NV offers 760 at $249 and 680 at $499 and people sing praises. AMD undercuts 770 by $100 with R9 280X at launch and delivers $650-700 after-market 780 performance at $550 in the R9 290X and people are focusing on the reference cooler that has been a failure for overclocking on 4890/5870/6970 and 7970? Makes sense because there will be no cards like Gigabyte Windforce R9 290X, right?

We have seen after-market coolers fix 480's poor temperatures and noise levels. It's a matter of time before the same is done on the R9 290X.

People have already used MSI Lightning 7970s in Quad-fire. It will be possible to fit 2-slot after-market R9 290X cards in a CF or even Tri-Fire configuration and still overclock.

There are very limited cases when buying a reference flagship $550-650 card is preferable to a good after-market model. I guess for the next 18 months you'll keep telling us how hot and loud the R9 290X is, ignoring after-market versions like you did for 7970GE?

For saving 1000 dollars it's worth it. Considering most people game with headphones ANYWAY, I don't think any of that matters. For those of us who game with surround sound systems it might matter more but TBH, if you game using home theater speakers, you don't need a Crossfire/SLI system as you're gaming on a 1080p display unless you went all out and got a 4K display.

You can buy two R9 290Xs and move everything on water and still come in below the price of two Titans. You can fix R9 290X's temperature and noise levels but how can you make up 20-40% performance deficit against R9 290X CF with 780/Titan SLI?

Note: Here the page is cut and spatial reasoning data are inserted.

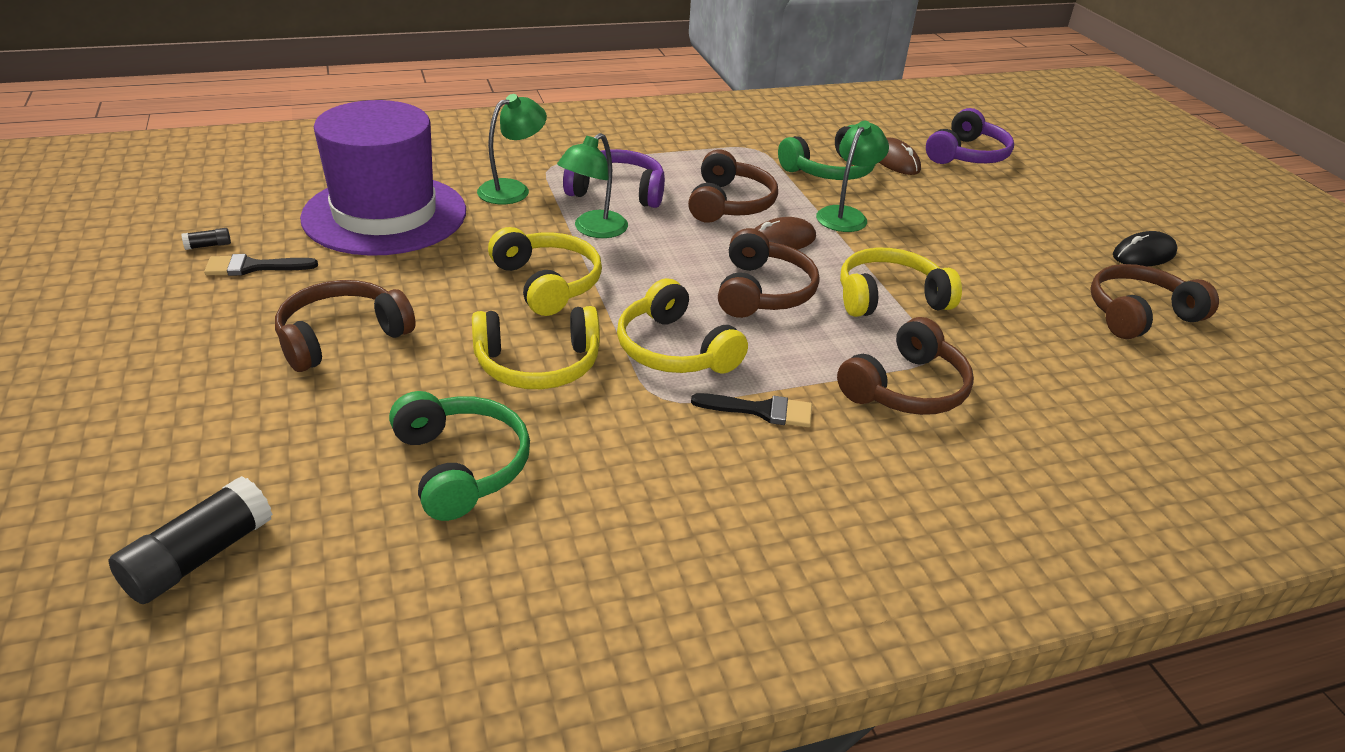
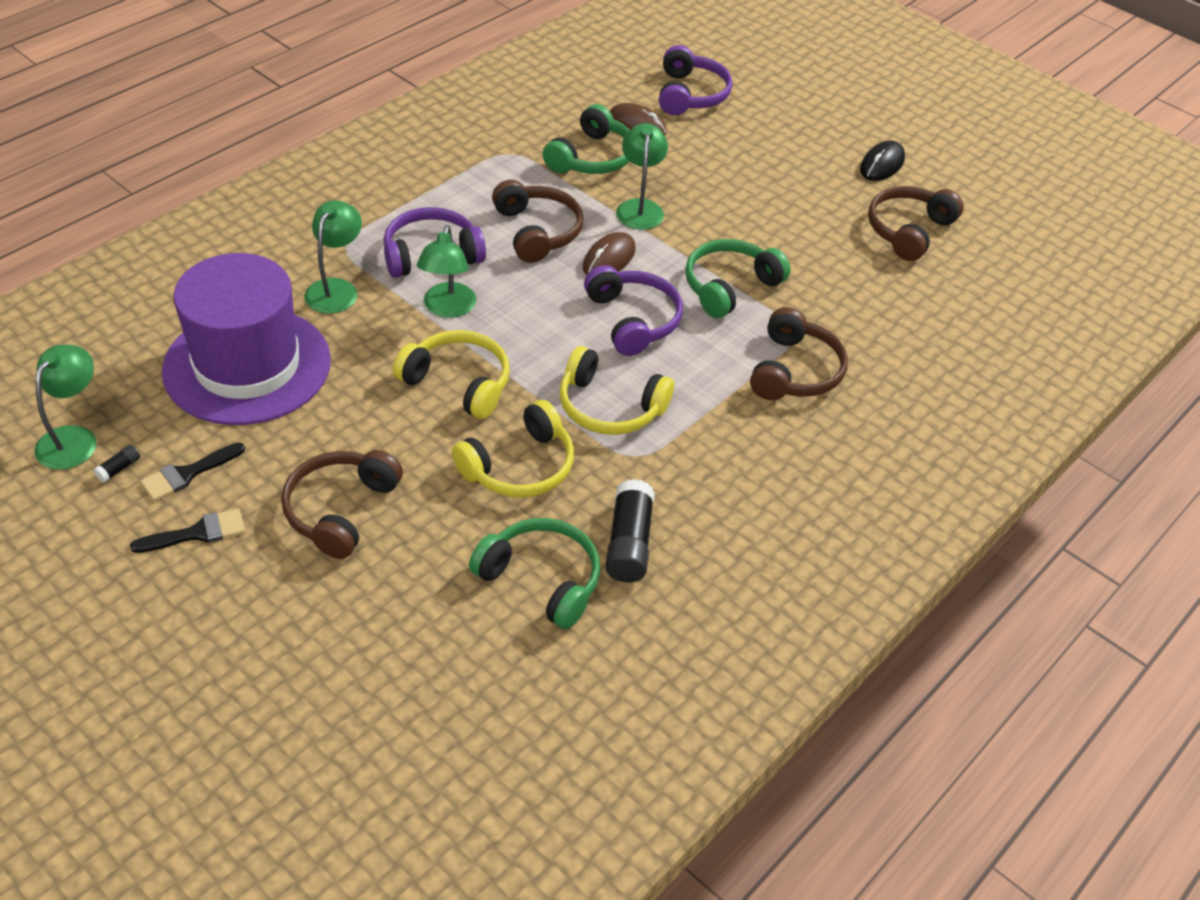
camera: 30 degrees left, 10 degrees up
black glue stick [108,476,273,604] -> black glue stick moved to [605,479,655,583]
black brush [691,393,812,427] -> black brush moved to [130,509,245,553]
brown headphones [718,228,820,318] -> purple headphones [584,265,683,356]
yellow headphones [840,248,962,317] -> green headphones [685,239,791,318]
none -> green lamp [34,345,96,470]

Some hardcore gamers bought 3-4 Titans. Just 8 months later, $1,750 R9 290X Tri-fire will be schooling $3,000 Titan Tri-SLI setup. Given AMD's lack of resources over the years, it's remarkable that they keep forcing NV to drop prices and have forced NV's hand to release a full-fledged GK110 to regain the performance crown. That's pretty good if you ask me from a company that still cannot afford to build 550-560mm2 die flagships and continues to be dragged down by its poor performing CPU division.